This Tuesday, Rafael Kubelik, one of the country's most renowned 20th century conductors and composers, would have celebrated his 90th birthday. Born on June 29 1914, in the Central Bohemian village Bychory, Rafael Kubelik was the youngest of eight siblings - his father the famous Czech violin player and composer Jan Kubelik and his mother a Hungarian Countess.
Kubelik started his exceptional career at the young age of 19 when he first conducted the Czech Philharmonic. He succeeded Vaclav Talich as chief conductor at the age of 28 and also conducted opera at the Brno National Theatre until 1941.

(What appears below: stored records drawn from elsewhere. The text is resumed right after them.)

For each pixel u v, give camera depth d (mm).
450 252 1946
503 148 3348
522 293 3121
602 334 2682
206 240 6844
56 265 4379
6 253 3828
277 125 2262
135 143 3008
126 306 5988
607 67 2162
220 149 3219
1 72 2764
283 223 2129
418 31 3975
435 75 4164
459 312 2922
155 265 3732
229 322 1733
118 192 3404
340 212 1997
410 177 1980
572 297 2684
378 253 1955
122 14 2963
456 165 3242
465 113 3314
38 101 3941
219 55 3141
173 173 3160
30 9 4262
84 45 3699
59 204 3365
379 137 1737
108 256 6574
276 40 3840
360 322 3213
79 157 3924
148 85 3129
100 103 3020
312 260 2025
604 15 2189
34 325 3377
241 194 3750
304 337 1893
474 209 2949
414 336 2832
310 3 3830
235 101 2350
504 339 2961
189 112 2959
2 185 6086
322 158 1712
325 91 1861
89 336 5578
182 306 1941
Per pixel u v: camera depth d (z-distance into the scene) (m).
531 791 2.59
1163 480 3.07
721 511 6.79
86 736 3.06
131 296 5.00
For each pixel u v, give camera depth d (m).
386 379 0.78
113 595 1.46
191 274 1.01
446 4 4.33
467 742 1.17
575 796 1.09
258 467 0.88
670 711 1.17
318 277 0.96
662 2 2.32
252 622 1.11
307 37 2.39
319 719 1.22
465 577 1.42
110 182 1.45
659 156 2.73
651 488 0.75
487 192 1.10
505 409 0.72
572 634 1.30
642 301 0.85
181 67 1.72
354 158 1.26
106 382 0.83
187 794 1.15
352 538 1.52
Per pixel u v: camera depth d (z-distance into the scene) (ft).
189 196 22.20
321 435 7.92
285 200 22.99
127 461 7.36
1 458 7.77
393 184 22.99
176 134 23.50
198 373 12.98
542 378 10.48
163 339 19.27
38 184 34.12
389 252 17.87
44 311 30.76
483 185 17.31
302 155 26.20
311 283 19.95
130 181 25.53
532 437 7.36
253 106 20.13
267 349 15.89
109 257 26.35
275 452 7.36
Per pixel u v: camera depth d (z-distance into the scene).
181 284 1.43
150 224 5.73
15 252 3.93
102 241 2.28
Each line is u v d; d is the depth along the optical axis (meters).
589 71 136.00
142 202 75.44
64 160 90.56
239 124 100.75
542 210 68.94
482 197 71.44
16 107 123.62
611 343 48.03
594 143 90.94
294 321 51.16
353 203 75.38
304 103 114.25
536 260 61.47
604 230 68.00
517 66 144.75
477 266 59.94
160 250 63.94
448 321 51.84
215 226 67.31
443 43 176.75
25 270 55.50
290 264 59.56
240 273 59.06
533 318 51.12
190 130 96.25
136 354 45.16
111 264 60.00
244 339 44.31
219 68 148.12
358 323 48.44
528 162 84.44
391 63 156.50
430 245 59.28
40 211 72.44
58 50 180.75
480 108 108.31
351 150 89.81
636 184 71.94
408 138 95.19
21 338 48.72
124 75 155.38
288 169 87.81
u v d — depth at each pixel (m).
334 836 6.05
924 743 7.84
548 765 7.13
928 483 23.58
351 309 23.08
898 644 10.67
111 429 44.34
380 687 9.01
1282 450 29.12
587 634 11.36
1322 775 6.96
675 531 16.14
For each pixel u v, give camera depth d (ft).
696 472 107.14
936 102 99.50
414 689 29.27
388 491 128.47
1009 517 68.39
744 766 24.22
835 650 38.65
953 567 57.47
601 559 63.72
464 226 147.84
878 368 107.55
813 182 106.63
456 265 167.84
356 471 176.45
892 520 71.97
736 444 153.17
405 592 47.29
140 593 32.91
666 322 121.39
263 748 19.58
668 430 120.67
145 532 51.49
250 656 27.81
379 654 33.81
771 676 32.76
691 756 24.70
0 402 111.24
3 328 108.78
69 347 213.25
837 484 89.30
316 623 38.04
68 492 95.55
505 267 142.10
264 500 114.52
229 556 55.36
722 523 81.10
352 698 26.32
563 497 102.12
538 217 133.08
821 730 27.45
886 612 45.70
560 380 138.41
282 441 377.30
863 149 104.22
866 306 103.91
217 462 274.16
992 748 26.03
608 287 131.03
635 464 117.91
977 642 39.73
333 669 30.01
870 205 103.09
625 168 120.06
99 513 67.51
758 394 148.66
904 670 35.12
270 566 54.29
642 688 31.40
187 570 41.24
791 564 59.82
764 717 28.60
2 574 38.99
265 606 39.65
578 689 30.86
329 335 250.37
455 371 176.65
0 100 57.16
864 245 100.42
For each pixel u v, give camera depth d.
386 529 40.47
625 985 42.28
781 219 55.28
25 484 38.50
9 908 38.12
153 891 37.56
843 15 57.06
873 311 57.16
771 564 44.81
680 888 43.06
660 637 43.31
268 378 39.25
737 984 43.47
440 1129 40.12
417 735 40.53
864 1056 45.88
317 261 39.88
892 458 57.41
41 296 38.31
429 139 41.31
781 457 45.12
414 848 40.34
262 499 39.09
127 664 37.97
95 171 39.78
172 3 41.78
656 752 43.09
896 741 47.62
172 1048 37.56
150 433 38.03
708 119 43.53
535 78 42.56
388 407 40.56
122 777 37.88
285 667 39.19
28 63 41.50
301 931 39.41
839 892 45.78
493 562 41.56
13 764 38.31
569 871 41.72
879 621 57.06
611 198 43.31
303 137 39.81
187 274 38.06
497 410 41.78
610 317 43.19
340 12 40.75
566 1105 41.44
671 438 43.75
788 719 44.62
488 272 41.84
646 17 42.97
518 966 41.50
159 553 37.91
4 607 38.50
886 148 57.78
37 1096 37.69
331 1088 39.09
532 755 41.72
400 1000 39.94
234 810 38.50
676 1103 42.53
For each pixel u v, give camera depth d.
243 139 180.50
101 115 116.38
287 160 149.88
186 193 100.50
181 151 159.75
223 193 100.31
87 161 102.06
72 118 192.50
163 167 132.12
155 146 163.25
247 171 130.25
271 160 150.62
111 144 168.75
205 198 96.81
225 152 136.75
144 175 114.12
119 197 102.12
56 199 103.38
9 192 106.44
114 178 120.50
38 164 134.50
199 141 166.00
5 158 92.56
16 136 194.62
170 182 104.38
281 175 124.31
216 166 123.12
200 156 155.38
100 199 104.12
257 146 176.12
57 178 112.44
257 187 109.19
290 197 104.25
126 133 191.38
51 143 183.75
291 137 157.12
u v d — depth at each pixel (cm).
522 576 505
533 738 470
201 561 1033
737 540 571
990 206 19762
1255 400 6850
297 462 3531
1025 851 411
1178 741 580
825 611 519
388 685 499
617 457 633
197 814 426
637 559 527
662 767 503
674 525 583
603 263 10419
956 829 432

When the Communists came to power in 1948, he left the country in protest. His enormous talent earned him guest performances with the best orchestras around the world, including America, Australia, Moscow, London, Italy, Chicago, and Vienna. He held the post of Music Director of the Chicago Symphony Orchestra, headed the Royal Opera at Covent Garden in London, the Metropolitan Opera in New York and conducted the Bavarian Radio Symphony Orchestra in Munich from 1961 to 1983, after which he devoted much of his free time to composing.
After the Communist regime collapsed in Czechoslovakia, he returned home and was named honorary chief-conductor of the Czech Philharmonic. After a gap of 42 years, Rafael Kubelik once again conducted the philharmonic with an unforgettable opening concert at the Prague Spring Festival, when the orchestra performed Bedrich Smetana's My Homeland. Kubelik died in 1996 leaving behind not only dozens of recordings, but his work as a composer, including five operas.